* **To do**
Send back the entries exactly as they were given.

* **Input for this task**

+ + + + +

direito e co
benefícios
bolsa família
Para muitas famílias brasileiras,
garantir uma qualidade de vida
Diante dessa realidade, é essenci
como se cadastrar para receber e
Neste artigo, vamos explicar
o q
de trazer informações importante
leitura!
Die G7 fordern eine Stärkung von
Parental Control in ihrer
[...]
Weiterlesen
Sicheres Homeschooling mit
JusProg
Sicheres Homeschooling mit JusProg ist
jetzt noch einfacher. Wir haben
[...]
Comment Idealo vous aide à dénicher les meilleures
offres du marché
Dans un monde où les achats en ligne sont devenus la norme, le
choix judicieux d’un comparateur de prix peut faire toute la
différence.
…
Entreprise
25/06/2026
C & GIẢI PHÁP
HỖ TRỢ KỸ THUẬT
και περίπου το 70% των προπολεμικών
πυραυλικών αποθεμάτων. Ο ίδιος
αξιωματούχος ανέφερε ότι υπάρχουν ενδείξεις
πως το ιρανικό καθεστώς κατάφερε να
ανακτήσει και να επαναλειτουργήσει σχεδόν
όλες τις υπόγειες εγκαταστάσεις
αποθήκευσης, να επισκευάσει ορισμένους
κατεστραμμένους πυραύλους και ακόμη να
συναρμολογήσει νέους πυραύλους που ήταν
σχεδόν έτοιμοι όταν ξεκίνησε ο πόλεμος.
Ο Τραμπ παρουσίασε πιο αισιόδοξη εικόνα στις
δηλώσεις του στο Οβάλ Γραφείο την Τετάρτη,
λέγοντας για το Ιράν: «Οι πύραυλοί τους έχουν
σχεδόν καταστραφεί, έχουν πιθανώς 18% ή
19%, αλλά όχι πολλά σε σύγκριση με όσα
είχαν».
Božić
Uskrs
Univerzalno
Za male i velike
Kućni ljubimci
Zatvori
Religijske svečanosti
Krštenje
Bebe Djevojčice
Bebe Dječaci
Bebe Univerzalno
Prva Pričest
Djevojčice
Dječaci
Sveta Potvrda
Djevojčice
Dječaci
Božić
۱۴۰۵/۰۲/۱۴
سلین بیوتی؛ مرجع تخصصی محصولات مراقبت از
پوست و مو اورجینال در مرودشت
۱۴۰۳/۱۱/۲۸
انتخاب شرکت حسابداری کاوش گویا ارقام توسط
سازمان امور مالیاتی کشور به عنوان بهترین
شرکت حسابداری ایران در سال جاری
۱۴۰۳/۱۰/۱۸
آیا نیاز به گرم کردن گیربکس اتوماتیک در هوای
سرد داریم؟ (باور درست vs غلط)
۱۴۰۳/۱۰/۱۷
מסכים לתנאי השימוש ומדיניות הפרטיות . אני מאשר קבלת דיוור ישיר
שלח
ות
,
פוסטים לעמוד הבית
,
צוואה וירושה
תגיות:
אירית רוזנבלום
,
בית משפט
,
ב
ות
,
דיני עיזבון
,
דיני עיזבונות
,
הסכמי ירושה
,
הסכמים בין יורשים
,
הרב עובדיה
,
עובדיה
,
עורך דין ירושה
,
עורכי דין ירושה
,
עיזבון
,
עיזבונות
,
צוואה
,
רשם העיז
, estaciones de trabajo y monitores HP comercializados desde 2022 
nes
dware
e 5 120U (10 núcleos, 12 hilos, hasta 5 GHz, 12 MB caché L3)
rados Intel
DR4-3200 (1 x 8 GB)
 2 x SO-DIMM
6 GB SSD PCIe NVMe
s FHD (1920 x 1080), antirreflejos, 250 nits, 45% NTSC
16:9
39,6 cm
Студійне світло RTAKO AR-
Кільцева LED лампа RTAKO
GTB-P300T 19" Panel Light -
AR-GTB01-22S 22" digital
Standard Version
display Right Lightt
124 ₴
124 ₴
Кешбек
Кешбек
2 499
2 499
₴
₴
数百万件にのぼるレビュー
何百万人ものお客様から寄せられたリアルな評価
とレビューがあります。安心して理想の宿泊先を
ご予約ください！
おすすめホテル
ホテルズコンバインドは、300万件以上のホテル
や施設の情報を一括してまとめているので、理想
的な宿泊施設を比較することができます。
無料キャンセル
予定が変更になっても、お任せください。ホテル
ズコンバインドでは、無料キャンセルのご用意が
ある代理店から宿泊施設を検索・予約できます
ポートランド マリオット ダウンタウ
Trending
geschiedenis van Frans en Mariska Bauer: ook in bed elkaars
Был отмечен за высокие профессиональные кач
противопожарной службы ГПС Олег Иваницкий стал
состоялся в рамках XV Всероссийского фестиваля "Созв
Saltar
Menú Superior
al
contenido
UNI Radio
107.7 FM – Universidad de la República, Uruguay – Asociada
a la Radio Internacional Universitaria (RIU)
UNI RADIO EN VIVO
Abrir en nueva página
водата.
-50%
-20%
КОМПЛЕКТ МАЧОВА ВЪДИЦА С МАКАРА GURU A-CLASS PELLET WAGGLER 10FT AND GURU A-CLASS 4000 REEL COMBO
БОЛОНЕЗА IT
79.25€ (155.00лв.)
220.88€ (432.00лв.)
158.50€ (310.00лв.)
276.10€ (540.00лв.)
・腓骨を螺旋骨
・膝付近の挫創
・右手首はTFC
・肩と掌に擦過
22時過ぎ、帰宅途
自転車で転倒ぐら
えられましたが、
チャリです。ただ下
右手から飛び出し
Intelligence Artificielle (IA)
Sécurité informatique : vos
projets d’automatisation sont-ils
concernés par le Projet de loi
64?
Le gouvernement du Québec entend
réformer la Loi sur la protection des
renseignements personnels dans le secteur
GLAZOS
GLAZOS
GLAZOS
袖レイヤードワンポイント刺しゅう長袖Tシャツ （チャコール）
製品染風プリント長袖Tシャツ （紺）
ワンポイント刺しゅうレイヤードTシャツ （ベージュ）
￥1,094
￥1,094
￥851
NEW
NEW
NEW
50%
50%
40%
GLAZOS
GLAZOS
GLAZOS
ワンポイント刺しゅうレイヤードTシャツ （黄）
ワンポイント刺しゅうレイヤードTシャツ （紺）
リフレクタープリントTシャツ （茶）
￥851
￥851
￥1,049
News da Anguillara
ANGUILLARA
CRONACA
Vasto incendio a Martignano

+ + + + +

* **Result below**
direito e co
benefícios
bolsa família
Para muitas famílias brasileiras,
garantir uma qualidade de vida
Diante dessa realidade, é essenci
como se cadastrar para receber e
Neste artigo, vamos explicar
o q
de trazer informações importante
leitura!
Die G7 fordern eine Stärkung von
Parental Control in ihrer
[...]
Weiterlesen
Sicheres Homeschooling mit
JusProg
Sicheres Homeschooling mit JusProg ist
jetzt noch einfacher. Wir haben
[...]
Comment Idealo vous aide à dénicher les meilleures
offres du marché
Dans un monde où les achats en ligne sont devenus la norme, le
choix judicieux d’un comparateur de prix peut faire toute la
différence.
…
Entreprise
25/06/2026
C & GIẢI PHÁP
HỖ TRỢ KỸ THUẬT
και περίπου το 70% των προπολεμικών
πυραυλικών αποθεμάτων. Ο ίδιος
αξιωματούχος ανέφερε ότι υπάρχουν ενδείξεις
πως το ιρανικό καθεστώς κατάφερε να
ανακτήσει και να επαναλειτουργήσει σχεδόν
όλες τις υπόγειες εγκαταστάσεις
αποθήκευσης, να επισκευάσει ορισμένους
κατεστραμμένους πυραύλους και ακόμη να
συναρμολογήσει νέους πυραύλους που ήταν
σχεδόν έτοιμοι όταν ξεκίνησε ο πόλεμος.
Ο Τραμπ παρουσίασε πιο αισιόδοξη εικόνα στις
δηλώσεις του στο Οβάλ Γραφείο την Τετάρτη,
λέγοντας για το Ιράν: «Οι πύραυλοί τους έχουν
σχεδόν καταστραφεί, έχουν πιθανώς 18% ή
19%, αλλά όχι πολλά σε σύγκριση με όσα
είχαν».
Božić
Uskrs
Univerzalno
Za male i velike
Kućni ljubimci
Zatvori
Religijske svečanosti
Krštenje
Bebe Djevojčice
Bebe Dječaci
Bebe Univerzalno
Prva Pričest
Djevojčice
Dječaci
Sveta Potvrda
Djevojčice
Dječaci
Božić
۱۴۰۵/۰۲/۱۴
سلین بیوتی؛ مرجع تخصصی محصولات مراقبت از
پوست و مو اورجینال در مرودشت
۱۴۰۳/۱۱/۲۸
انتخاب شرکت حسابداری کاوش گویا ارقام توسط
سازمان امور مالیاتی کشور به عنوان بهترین
شرکت حسابداری ایران در سال جاری
۱۴۰۳/۱۰/۱۸
آیا نیاز به گرم کردن گیربکس اتوماتیک در هوای
سرد داریم؟ (باور درست vs غلط)
۱۴۰۳/۱۰/۱۷
מסכים לתנאי השימוש ומדיניות הפרטיות . אני מאשר קבלת דיוור ישיר
שלח
ות
,
פוסטים לעמוד הבית
,
צוואה וירושה
תגיות:
אירית רוזנבלום
,
בית משפט
,
ב
ות
,
דיני עיזבון
,
דיני עיזבונות
,
הסכמי ירושה
,
הסכמים בין יורשים
,
הרב עובדיה
,
עובדיה
,
עורך דין ירושה
,
עורכי דין ירושה
,
עיזבון
,
עיזבונות
,
צוואה
,
רשם העיז
, estaciones de trabajo y monitores HP comercializados desde 2022 
nes
dware
e 5 120U (10 núcleos, 12 hilos, hasta 5 GHz, 12 MB caché L3)
rados Intel
DR4-3200 (1 x 8 GB)
 2 x SO-DIMM
6 GB SSD PCIe NVMe
s FHD (1920 x 1080), antirreflejos, 250 nits, 45% NTSC
16:9
39,6 cm
Студійне світло RTAKO AR-
Кільцева LED лампа RTAKO
GTB-P300T 19" Panel Light -
AR-GTB01-22S 22" digital
Standard Version
display Right Lightt
124 ₴
124 ₴
Кешбек
Кешбек
2 499
2 499
₴
₴
数百万件にのぼるレビュー
何百万人ものお客様から寄せられたリアルな評価
とレビューがあります。安心して理想の宿泊先を
ご予約ください！
おすすめホテル
ホテルズコンバインドは、300万件以上のホテル
や施設の情報を一括してまとめているので、理想
的な宿泊施設を比較することができます。
無料キャンセル
予定が変更になっても、お任せください。ホテル
ズコンバインドでは、無料キャンセルのご用意が
ある代理店から宿泊施設を検索・予約できます
ポートランド マリオット ダウンタウ
Trending
geschiedenis van Frans en Mariska Bauer: ook in bed elkaars
Был отмечен за высокие профессиональные кач
противопожарной службы ГПС Олег Иваницкий стал
состоялся в рамках XV Всероссийского фестиваля "Созв
Saltar
Menú Superior
al
contenido
UNI Radio
107.7 FM – Universidad de la República, Uruguay – Asociada
a la Radio Internacional Universitaria (RIU)
UNI RADIO EN VIVO
Abrir en nueva página
водата.
-50%
-20%
КОМПЛЕКТ МАЧОВА ВЪДИЦА С МАКАРА GURU A-CLASS PELLET WAGGLER 10FT AND GURU A-CLASS 4000 REEL COMBO
БОЛОНЕЗА IT
79.25€ (155.00лв.)
220.88€ (432.00лв.)
158.50€ (310.00лв.)
276.10€ (540.00лв.)
・腓骨を螺旋骨
・膝付近の挫創
・右手首はTFC
・肩と掌に擦過
22時過ぎ、帰宅途
自転車で転倒ぐら
えられましたが、
チャリです。ただ下
右手から飛び出し
Intelligence Artificielle (IA)
Sécurité informatique : vos
projets d’automatisation sont-ils
concernés par le Projet de loi
64?
Le gouvernement du Québec entend
réformer la Loi sur la protection des
renseignements personnels dans le secteur
GLAZOS
GLAZOS
GLAZOS
袖レイヤードワンポイント刺しゅう長袖Tシャツ （チャコール）
製品染風プリント長袖Tシャツ （紺）
ワンポイント刺しゅうレイヤードTシャツ （ベージュ）
￥1,094
￥1,094
￥851
NEW
NEW
NEW
50%
50%
40%
GLAZOS
GLAZOS
GLAZOS
ワンポイント刺しゅうレイヤードTシャツ （黄）
ワンポイント刺しゅうレイヤードTシャツ （紺）
リフレクタープリントTシャツ （茶）
￥851
￥851
￥1,049
News da Anguillara
ANGUILLARA
CRONACA
Vasto incendio a Martignano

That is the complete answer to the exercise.